[EXTRAIT DU DOCUMENT]

Sur la terre d’origine, il y a donc eu plusieurs premiers du nom avant le premier membre prouvé. La certitude des liens qui les rattachent entre eux restent en question. Si des preuves de filiation ne peuvent être données qu'à partir de l’un d’entre eux – le premier membre prouvé 429 – le potentiel d'ascendances de la famille, lui, ne demande qu’à prolonger encore l’ancienneté des origines.

Le narrateur ne s’arrête pas sur la signification de son patronyme, comme dans le cas précédent.

Avant les preuves du rattachement à la famille, on trouve le premier du nom de la région sur une bulle du pape Eugène IV, datée de 1442, autorisant un mariage entre cousins germains”. On découvre le second, en 1553, avec celui d'un notaire et tabellion pour le Roi de France . Il faudra attendre 1598 pour connaître le plus ancien ancêtre de la famille, soit un écart de 156 ans avec le tout premier. Ainsi, le narrateur montre-t-il à ses lecteurs que leur famille a, très probablement, une ancienneté qui remonte avant la date du premier ancêtre et que le nombre de ses ascendants est sans limite, compensant leur anonymat.

[/EXTRAIT DU DOCUMENT]
[DONNÉES AFFICHÉES]

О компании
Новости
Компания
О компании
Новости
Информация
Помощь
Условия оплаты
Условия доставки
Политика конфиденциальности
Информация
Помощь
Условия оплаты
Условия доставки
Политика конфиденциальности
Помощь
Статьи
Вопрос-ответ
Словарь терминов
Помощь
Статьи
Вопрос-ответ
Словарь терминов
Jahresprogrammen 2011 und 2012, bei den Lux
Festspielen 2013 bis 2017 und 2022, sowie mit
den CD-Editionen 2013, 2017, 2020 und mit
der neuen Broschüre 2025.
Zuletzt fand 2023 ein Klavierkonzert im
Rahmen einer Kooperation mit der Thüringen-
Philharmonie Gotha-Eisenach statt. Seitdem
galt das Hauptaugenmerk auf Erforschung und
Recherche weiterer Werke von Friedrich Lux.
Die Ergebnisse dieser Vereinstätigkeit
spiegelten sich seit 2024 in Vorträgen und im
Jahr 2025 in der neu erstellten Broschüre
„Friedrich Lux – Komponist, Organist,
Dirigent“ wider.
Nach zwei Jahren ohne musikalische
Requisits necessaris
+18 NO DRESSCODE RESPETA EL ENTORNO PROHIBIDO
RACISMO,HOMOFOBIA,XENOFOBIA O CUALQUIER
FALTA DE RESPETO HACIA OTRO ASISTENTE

[/DONNÉES AFFICHÉES]
[DONNÉES AFFICHÉES]

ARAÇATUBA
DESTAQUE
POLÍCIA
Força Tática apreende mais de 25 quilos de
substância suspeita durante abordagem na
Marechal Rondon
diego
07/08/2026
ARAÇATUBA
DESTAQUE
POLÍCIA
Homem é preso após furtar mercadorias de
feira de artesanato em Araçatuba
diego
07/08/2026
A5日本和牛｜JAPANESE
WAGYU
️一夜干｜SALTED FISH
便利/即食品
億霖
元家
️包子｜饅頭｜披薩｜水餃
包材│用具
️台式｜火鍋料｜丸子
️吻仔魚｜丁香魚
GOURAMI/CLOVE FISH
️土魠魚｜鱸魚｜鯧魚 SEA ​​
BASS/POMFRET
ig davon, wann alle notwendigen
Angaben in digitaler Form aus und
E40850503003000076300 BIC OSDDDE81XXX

[/DONNÉES AFFICHÉES]

**CONSIGNES**
1. Les affirmations suivantes concordent-elles avec l'extrait du document : (a) la bulle du pape Eugène IV date de 1442 ; (b) le narrateur s'arrête sur la signification de son patronyme ; (c) le plus ancien ancêtre de la famille est connu dès 1553 ? Répondez par oui ou non pour chacune, en citant mot pour mot les termes de l'extrait qui tranchent.
2. Quelles lignes des données contiennent la chaîne "Broschüre" ? Montrez-les toutes, en respectant la casse.

**RÉPONSES**
1.
(a) Oui : « datée de 1442 ».
(b) Non : « Le narrateur ne s’arrête pas sur la signification de son patronyme ».
(c) Non : « Il faudra attendre 1598 pour connaître le plus ancien ancêtre de la famille ».

2.
der neuen Broschüre 2025.
Jahr 2025 in der neu erstellten Broschüre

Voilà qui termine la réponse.